HELP!! How to ask a girl out with a simple witty Python code??

Steven D'Aprano steve+comp.lang.python at pearwood.info
Thu Mar 5 21:53:37 EST 2015


Ben Finney wrote:

> Steven D'Aprano <steve+comp.lang.python at pearwood.info> writes:
> 
>> Ben Finney wrote:
>>
>> > sohcahtoa82 at gmail.com writes:
>> > 
>> >> I should have known better than to make a joke on this mailing
>> >> list. Someone is bound to get their panties all up in a bunch.
>> > 
>> > You should have known better than to make gendered slurs. Claiming
>> > “it was a joke” doesn't alter the sexism of your remarks. Cut that
>> > out.
>>
>> "You're asking a bunch of nerds for dating advice?"
> 
> “get their panties all up in a bunch” is a gendered slur. 

Ah, sorry about misunderstanding you. It wasn't clear to me that you were
referring to that specific comment rather than the original comment.


> It is implying 
> the person is female, as though the person should feel insulted by that.
> It uses the female gender as an insult.

Why do you interpret that as insulting to women merely on the basis of being
*female*?

Wearing panties/knickers is something anyone can do, of any gender and
sexual orientation. "Panties in a bunch" (or "knickers in a twist") is a
put-down on the basis of excessive sensitivity, not femaleness.

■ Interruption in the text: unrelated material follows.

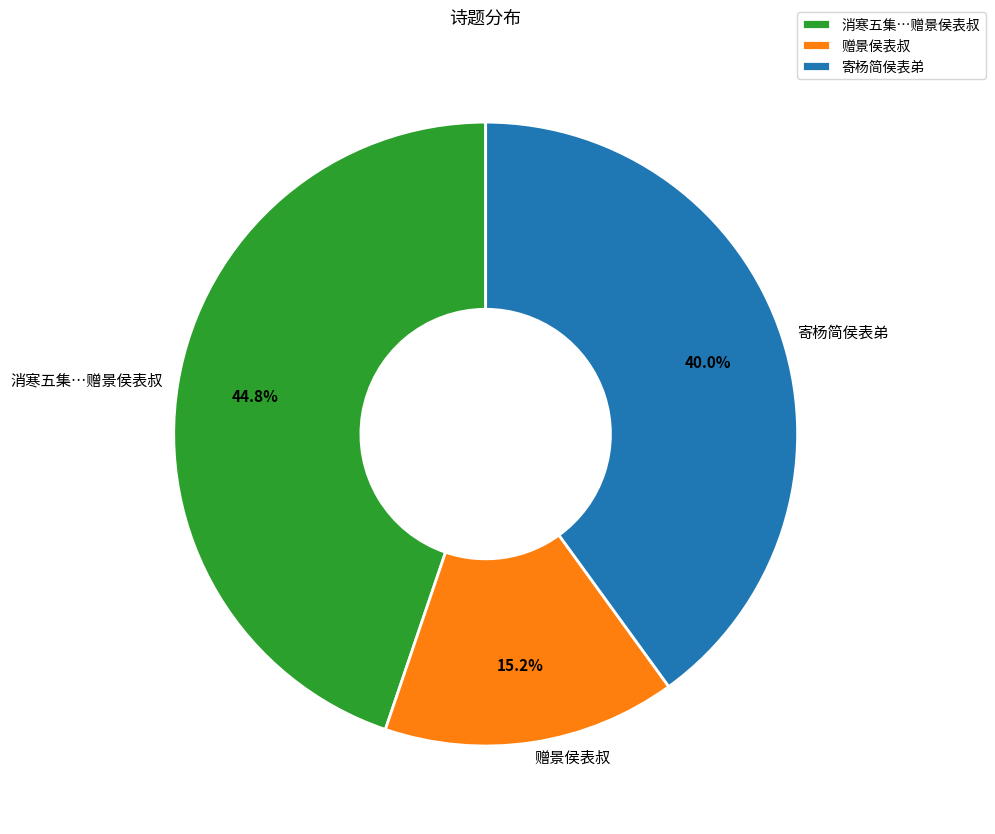

Count the number of slices in the pie.

3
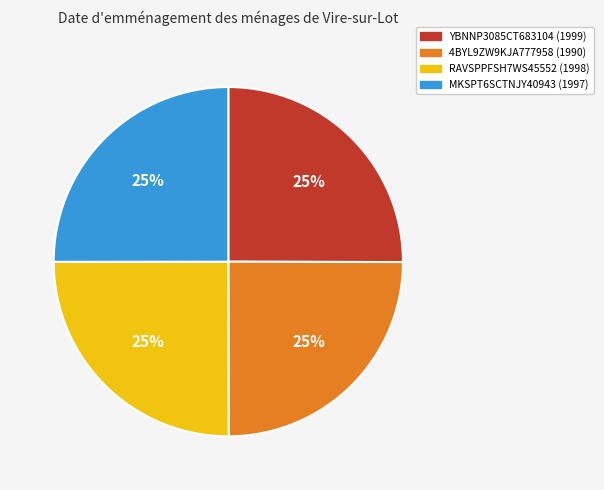

Does YBNNP3085CT683104 represent more than half of the total?

No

It seems to me that far from challenging sexual stereotypes, mainstream
feminist thought actually *reinforces* it: as evidence, you assumed that
only women wear panties, therefore any reference to panty-wearing is
therefore a slur on women.

It's only gender specific if you accept the sexist gendered stereotype that
all women are by definition thin-skinned and excessively sensitive. The
women I know are nothing like that, and consequently most of them are quite
happy to use "knickers in a twist" as a *non-gendered* put-down on the
basis of perceived behaviour, not sex.

It seems to my wife, and I agree with her, that mainstream feminism has lost
its way and is no longer about gender equality, but is now about enforcing
a neo-Victorian pseudo-politeness where nobody ever has to be exposed to
anything uncomfortable or that threatens to disturb them out of their
comfort zone. Hence the focus on codes of conduct, so-called "safe places",
trigger warnings and the like. Once upon a time, a safe place meant
somewhere where a battered woman could take shelter from her batterer. Now,
it apparently means a way to ostracise an actor for his personal religious
beliefs. (I'm referring to the Internet storm-in-a-teacup over Adam Baldwin
at Supanova.)

I do not buy into that philosophy, and neither do most of the woman I know.